That's awesome, thank you. 

> On Oct 6, 2016, at 17:54, Jeffrey Sarnoff <[email protected]> wrote:
> 
> Peter Norvig's book+site is a very good learning tool.
> 
> by the way: if you are using OSX or Linux and have your terminal using a font 
> with decent unicode coverage,   
> `\Rightarrow` followed by TAB turns into `⇒`, which is the generally accepted 
> symbol for material implication.
> 
> ⇒(p::Bool, q::Bool) = ifelse(p, q, true)
> 
> true  ⇒  true, false  ⇒  true,  false  ⇒  false
> # (true, true, true)
> 
> true  ⇒ false
> # false
> 
> 
> 
> 
> 
> 
>> On Thursday, October 6, 2016 at 4:34:11 PM UTC-4, Kevin Liu wrote:
>> Thanks for the distinction, Jeffrey.
>> 
>> Also, look what I found https://github.com/aimacode. Julia is empty :-). Can 
>> we hire some Martians to fill it up as we have ran out of Julians on Earth? 

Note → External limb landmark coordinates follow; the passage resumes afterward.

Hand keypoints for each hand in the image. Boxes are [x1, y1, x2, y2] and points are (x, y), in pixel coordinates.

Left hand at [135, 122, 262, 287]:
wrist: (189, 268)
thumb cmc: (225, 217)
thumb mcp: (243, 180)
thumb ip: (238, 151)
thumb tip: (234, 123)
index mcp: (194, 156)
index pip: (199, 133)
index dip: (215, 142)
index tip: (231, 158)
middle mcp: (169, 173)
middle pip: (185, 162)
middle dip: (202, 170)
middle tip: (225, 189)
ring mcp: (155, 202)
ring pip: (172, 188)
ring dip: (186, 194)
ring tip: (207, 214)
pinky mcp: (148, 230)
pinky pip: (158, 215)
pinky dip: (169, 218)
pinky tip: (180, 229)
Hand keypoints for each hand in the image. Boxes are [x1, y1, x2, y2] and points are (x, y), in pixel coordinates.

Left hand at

>> I'm happy I found this though. 
>> 
>>> On Thursday, October 6, 2016 at 5:26:43 PM UTC-3, Jeffrey Sarnoff wrote:
>>> you are welcome to use
>>> implies(p::Bool, q::Bool) = !p | q    
>>> { !p, ~p likely compile to the same instructions -- they do for me; you 
>>> might prefer to use of !p here as that means 'logical_not(p)' where ~p 
>>> means 'flip_the_bits_of(p)' }
>>> 
>>> I find that this form is also 40% slower than the ifelse form.
>>> 
>>> 
>>> 
>>>> On Thursday, October 6, 2016 at 4:11:55 PM UTC-4, Kevin Liu wrote:
>>>> Is this why I couldn't find implication in Julia? 
>>>> 
>>>>> Maybe it was considered redundant because (1) it is less primitive than 
>>>>> "^", "v", "~", (2) it saves very little typing since "A => B" is 
>>>>> equivalent to "~A v B". – Giorgio Jan 18 '13 at 14:50
>>>> 
>>>> Wikipedia also says the implication table is identical to that of ~p | q. 

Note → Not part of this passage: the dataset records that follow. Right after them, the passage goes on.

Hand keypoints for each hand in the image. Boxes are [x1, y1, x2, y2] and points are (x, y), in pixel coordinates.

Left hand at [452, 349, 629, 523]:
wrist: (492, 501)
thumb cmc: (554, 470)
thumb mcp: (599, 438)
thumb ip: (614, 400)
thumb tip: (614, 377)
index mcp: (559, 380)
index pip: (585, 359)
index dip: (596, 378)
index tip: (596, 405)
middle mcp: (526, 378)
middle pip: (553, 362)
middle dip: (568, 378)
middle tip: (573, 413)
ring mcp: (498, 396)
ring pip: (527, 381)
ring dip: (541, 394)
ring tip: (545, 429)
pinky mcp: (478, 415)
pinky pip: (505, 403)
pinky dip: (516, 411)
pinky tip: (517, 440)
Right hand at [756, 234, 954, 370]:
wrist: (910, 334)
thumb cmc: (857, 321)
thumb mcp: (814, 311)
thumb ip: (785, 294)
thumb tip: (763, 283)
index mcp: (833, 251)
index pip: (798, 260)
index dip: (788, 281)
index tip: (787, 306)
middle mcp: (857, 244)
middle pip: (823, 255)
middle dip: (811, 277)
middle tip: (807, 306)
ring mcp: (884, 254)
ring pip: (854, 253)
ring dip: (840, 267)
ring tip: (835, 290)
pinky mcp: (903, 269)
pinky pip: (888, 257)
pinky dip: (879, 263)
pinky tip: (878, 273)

>>>> So instead just the below?
>>>> 
>>>> julia> ~p | q 
>>>> 
>>>> false
>>>> 
>>>> 
>>>> I'll take that.
>>>> 
>>>>> On Thursday, October 6, 2016 at 4:08:00 PM UTC-3, Jeffrey Sarnoff wrote:
>>>>> (the version using ifelse benchmarks faster on my system)
>>>>> 
>>>>>> On Thursday, October 6, 2016 at 3:05:50 PM UTC-4, Jeffrey Sarnoff wrote:
>>>>>> here are two ways
>>>>>> 
>>>>>> implies(p::Bool, q::Bool) = !(p & !q)
>>>>>> 
>>>>>> implies(p::Bool, q::Bool) = ifelse(p, q, true)
>>>>>> 
>>>>>> 
>>>>>> 
>>>>>> 
>>>>>>> On Thursday, October 6, 2016 at 12:10:51 PM UTC-4, Kevin Liu wrote:
>>>>>>> How is an implication represented in Julia?